How to control UV degradation?
To mitigate UV degradation, consider the following strategies:
1. Additive Incorporation: Incorporate stabilizing additives into the formulation to protect against UV deterioration.
2. Polymer Blending: Blend two different polymers in the adhesive formulation, with one offering superior UV stability.
3. UV Stabilizers: Utilize UV stabilizers like UV absorbers, UV screeners, and Hindered Amine Light Stabilizers (HALS). These compounds effectively absorb, scatter, or neutralize UV radiation, providing robust protection against UV-induced degradation
- UV screeners: UV screeners are pigments that can absorb or reflect UV radiation and protect the polymer. Effective examples include carbon black, titanium dioxide in high loading, zinc oxide, and other similar pigments.
- UV Absorbers: Reduce the amount of light absorbed by chromophores by incorporating UV absorbers in the adhesives, which function by preferentially absorbing harmful ultraviolet radiation and dissipating it as thermal energy. High concentrations of absorbers and sufficient thickness of the polymer are required before enough absorption takes place to effectively retard photo degradation. Benzophenones, benzotriazoles, aryl esters, oxanilides, acrylic esters are commonly used UV absorbers.

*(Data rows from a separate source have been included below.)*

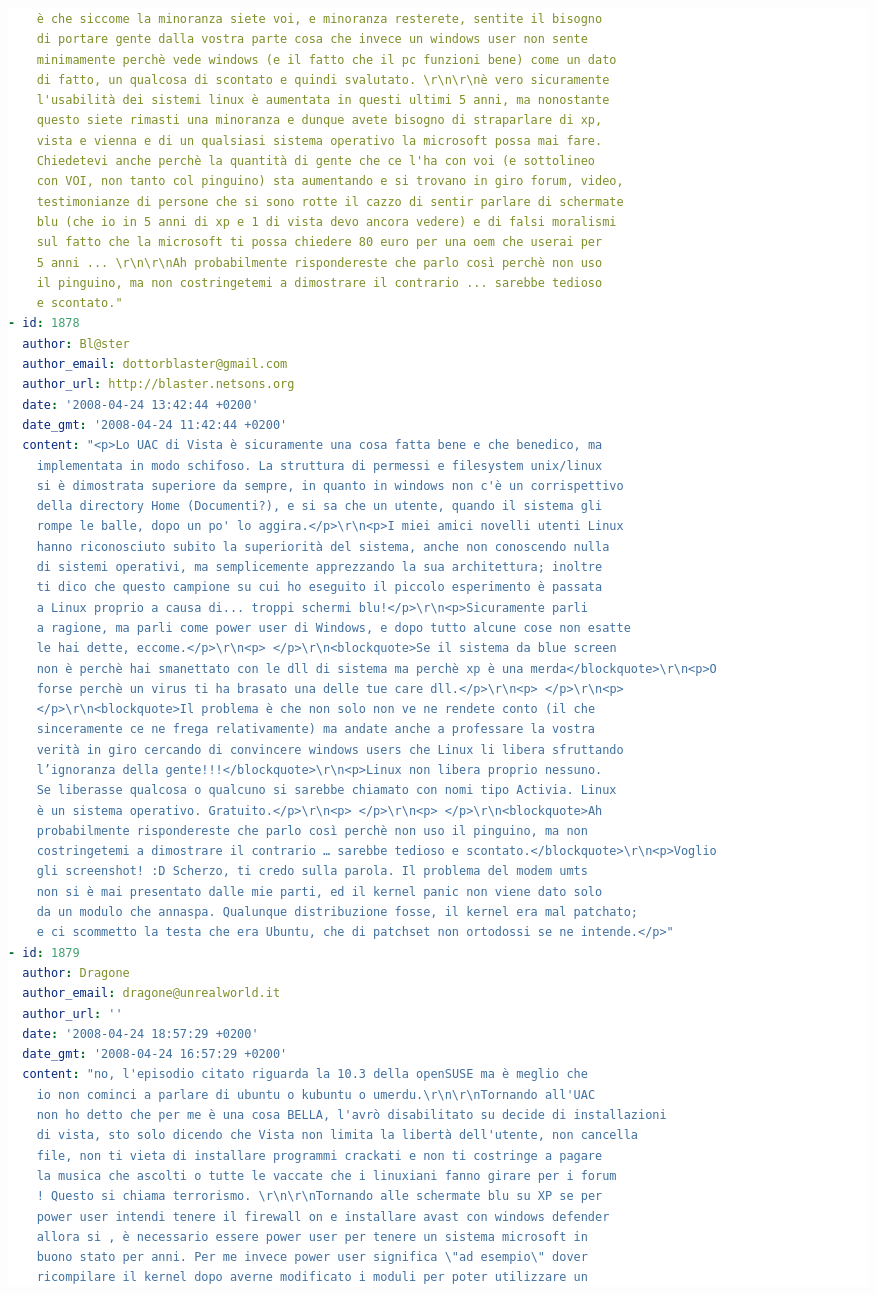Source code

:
 ```yaml
    è che siccome la minoranza siete voi, e minoranza resterete, sentite il bisogno
    di portare gente dalla vostra parte cosa che invece un windows user non sente
    minimamente perchè vede windows (e il fatto che il pc funzioni bene) come un dato
    di fatto, un qualcosa di scontato e quindi svalutato. \r\n\r\nè vero sicuramente
    l'usabilità dei sistemi linux è aumentata in questi ultimi 5 anni, ma nonostante
    questo siete rimasti una minoranza e dunque avete bisogno di straparlare di xp,
    vista e vienna e di un qualsiasi sistema operativo la microsoft possa mai fare.
    Chiedetevi anche perchè la quantità di gente che ce l'ha con voi (e sottolineo
    con VOI, non tanto col pinguino) sta aumentando e si trovano in giro forum, video,
    testimonianze di persone che si sono rotte il cazzo di sentir parlare di schermate
    blu (che io in 5 anni di xp e 1 di vista devo ancora vedere) e di falsi moralismi
    sul fatto che la microsoft ti possa chiedere 80 euro per una oem che userai per
    5 anni ... \r\n\r\nAh probabilmente rispondereste che parlo così perchè non uso
    il pinguino, ma non costringetemi a dimostrare il contrario ... sarebbe tedioso
    e scontato."
- id: 1878
  author: Bl@ster
  author_email: dottorblaster@gmail.com
  author_url: http://blaster.netsons.org
  date: '2008-04-24 13:42:44 +0200'
  date_gmt: '2008-04-24 11:42:44 +0200'
  content: "<p>Lo UAC di Vista è sicuramente una cosa fatta bene e che benedico, ma
    implementata in modo schifoso. La struttura di permessi e filesystem unix/linux
    si è dimostrata superiore da sempre, in quanto in windows non c'è un corrispettivo
    della directory Home (Documenti?), e si sa che un utente, quando il sistema gli
    rompe le balle, dopo un po' lo aggira.</p>\r\n<p>I miei amici novelli utenti Linux
    hanno riconosciuto subito la superiorità del sistema, anche non conoscendo nulla
    di sistemi operativi, ma semplicemente apprezzando la sua architettura; inoltre
    ti dico che questo campione su cui ho eseguito il piccolo esperimento è passata
    a Linux proprio a causa di... troppi schermi blu!</p>\r\n<p>Sicuramente parli
    a ragione, ma parli come power user di Windows, e dopo tutto alcune cose non esatte
    le hai dette, eccome.</p>\r\n<p> </p>\r\n<blockquote>Se il sistema da blue screen
    non è perchè hai smanettato con le dll di sistema ma perchè xp è una merda</blockquote>\r\n<p>O
    forse perchè un virus ti ha brasato una delle tue care dll.</p>\r\n<p> </p>\r\n<p>
    </p>\r\n<blockquote>Il problema è che non solo non ve ne rendete conto (il che
    sinceramente ce ne frega relativamente) ma andate anche a professare la vostra
    verità in giro cercando di convincere windows users che Linux li libera sfruttando
    l’ignoranza della gente!!!</blockquote>\r\n<p>Linux non libera proprio nessuno.
    Se liberasse qualcosa o qualcuno si sarebbe chiamato con nomi tipo Activia. Linux
    è un sistema operativo. Gratuito.</p>\r\n<p> </p>\r\n<p> </p>\r\n<blockquote>Ah
    probabilmente rispondereste che parlo così perchè non uso il pinguino, ma non
    costringetemi a dimostrare il contrario … sarebbe tedioso e scontato.</blockquote>\r\n<p>Voglio
    gli screenshot! :D Scherzo, ti credo sulla parola. Il problema del modem umts
    non si è mai presentato dalle mie parti, ed il kernel panic non viene dato solo
    da un modulo che annaspa. Qualunque distribuzione fosse, il kernel era mal patchato;
    e ci scommetto la testa che era Ubuntu, che di patchset non ortodossi se ne intende.</p>"
- id: 1879
  author: Dragone
  author_email: dragone@unrealworld.it
  author_url: ''
  date: '2008-04-24 18:57:29 +0200'
  date_gmt: '2008-04-24 16:57:29 +0200'
  content: "no, l'episodio citato riguarda la 10.3 della openSUSE ma è meglio che
    io non cominci a parlare di ubuntu o kubuntu o umerdu.\r\n\r\nTornando all'UAC
    non ho detto che per me è una cosa BELLA, l'avrò disabilitato su decide di installazioni
    di vista, sto solo dicendo che Vista non limita la libertà dell'utente, non cancella
    file, non ti vieta di installare programmi crackati e non ti costringe a pagare
    la musica che ascolti o tutte le vaccate che i linuxiani fanno girare per i forum
    ! Questo si chiama terrorismo. \r\n\r\nTornando alle schermate blu su XP se per
    power user intendi tenere il firewall on e installare avast con windows defender
    allora si , è necessario essere power user per tenere un sistema microsoft in
    buono stato per anni. Per me invece power user significa \"ad esempio\" dover
    ricompilare il kernel dopo averne modificato i moduli per poter utilizzare un
```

- HALS (Hindered Amine Light Stabilizers): HALS do not absorb UV radiation, but act to inhibit degradation of the polymer. They slow down the photochemically initiated degradation reactions like antioxidants. The advantage of the HALS, is that no specific layer thickness or concentration limit needs to be reached to guarantee good results. Significant levels of stabilization are achieved at relatively low concentrations
Implementing a well-designed light stabilization system can effectively thwart UV-induced reactions that compromise the adhesive’s integrity, thereby extending its service life. Employing a combination of UVA (Ultraviolet Absorbers) and HALS (Hindered Amine Light Stabilizers) can yield optimized effects, ensuring enhanced protection against UV degradation and bolstering the adhesive’s longevity.
Adhesive Specialities utilizes UV chambers to investigate the effects of UV radiation on their products to ensure the development of high-quality products.